Start Material shown
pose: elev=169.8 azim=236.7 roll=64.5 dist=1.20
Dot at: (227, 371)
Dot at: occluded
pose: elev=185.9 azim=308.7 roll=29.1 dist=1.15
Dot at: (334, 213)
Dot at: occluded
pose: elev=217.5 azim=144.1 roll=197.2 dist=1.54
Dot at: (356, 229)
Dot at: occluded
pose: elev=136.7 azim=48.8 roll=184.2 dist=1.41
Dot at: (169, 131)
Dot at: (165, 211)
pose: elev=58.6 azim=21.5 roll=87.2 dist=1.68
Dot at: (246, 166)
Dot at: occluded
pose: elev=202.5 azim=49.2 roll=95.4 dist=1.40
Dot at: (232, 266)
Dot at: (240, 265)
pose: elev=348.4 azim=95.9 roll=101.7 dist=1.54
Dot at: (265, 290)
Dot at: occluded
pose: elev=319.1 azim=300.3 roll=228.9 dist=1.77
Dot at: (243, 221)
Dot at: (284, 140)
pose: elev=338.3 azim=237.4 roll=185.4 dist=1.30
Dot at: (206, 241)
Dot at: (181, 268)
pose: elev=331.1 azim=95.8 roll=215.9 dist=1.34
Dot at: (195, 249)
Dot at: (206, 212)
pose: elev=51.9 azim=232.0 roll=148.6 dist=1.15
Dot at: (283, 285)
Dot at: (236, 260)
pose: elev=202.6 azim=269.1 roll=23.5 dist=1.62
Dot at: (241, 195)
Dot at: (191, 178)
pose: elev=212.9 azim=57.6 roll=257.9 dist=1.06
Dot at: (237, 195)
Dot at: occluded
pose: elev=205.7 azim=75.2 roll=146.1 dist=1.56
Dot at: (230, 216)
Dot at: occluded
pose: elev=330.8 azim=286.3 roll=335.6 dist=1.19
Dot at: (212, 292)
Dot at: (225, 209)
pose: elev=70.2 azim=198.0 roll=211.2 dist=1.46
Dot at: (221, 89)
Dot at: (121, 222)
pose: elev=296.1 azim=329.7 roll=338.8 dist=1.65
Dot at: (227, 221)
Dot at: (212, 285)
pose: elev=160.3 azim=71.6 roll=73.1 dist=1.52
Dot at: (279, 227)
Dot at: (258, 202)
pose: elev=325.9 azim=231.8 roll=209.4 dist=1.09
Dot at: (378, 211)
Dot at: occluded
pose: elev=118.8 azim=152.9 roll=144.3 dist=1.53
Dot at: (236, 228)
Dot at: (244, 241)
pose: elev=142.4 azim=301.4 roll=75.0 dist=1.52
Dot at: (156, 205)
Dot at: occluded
End Material shown
_Task statement_
Transcribe verbatim the rows from the line containing "pose: elev=51.9 azim=232.0" through the line containing "Dot at: (258, 202)", inclusive of both.

_Reply to the exercise_
pose: elev=51.9 azim=232.0 roll=148.6 dist=1.15
Dot at: (283, 285)
Dot at: (236, 260)
pose: elev=202.6 azim=269.1 roll=23.5 dist=1.62
Dot at: (241, 195)
Dot at: (191, 178)
pose: elev=212.9 azim=57.6 roll=257.9 dist=1.06
Dot at: (237, 195)
Dot at: occluded
pose: elev=205.7 azim=75.2 roll=146.1 dist=1.56
Dot at: (230, 216)
Dot at: occluded
pose: elev=330.8 azim=286.3 roll=335.6 dist=1.19
Dot at: (212, 292)
Dot at: (225, 209)
pose: elev=70.2 azim=198.0 roll=211.2 dist=1.46
Dot at: (221, 89)
Dot at: (121, 222)
pose: elev=296.1 azim=329.7 roll=338.8 dist=1.65
Dot at: (227, 221)
Dot at: (212, 285)
pose: elev=160.3 azim=71.6 roll=73.1 dist=1.52
Dot at: (279, 227)
Dot at: (258, 202)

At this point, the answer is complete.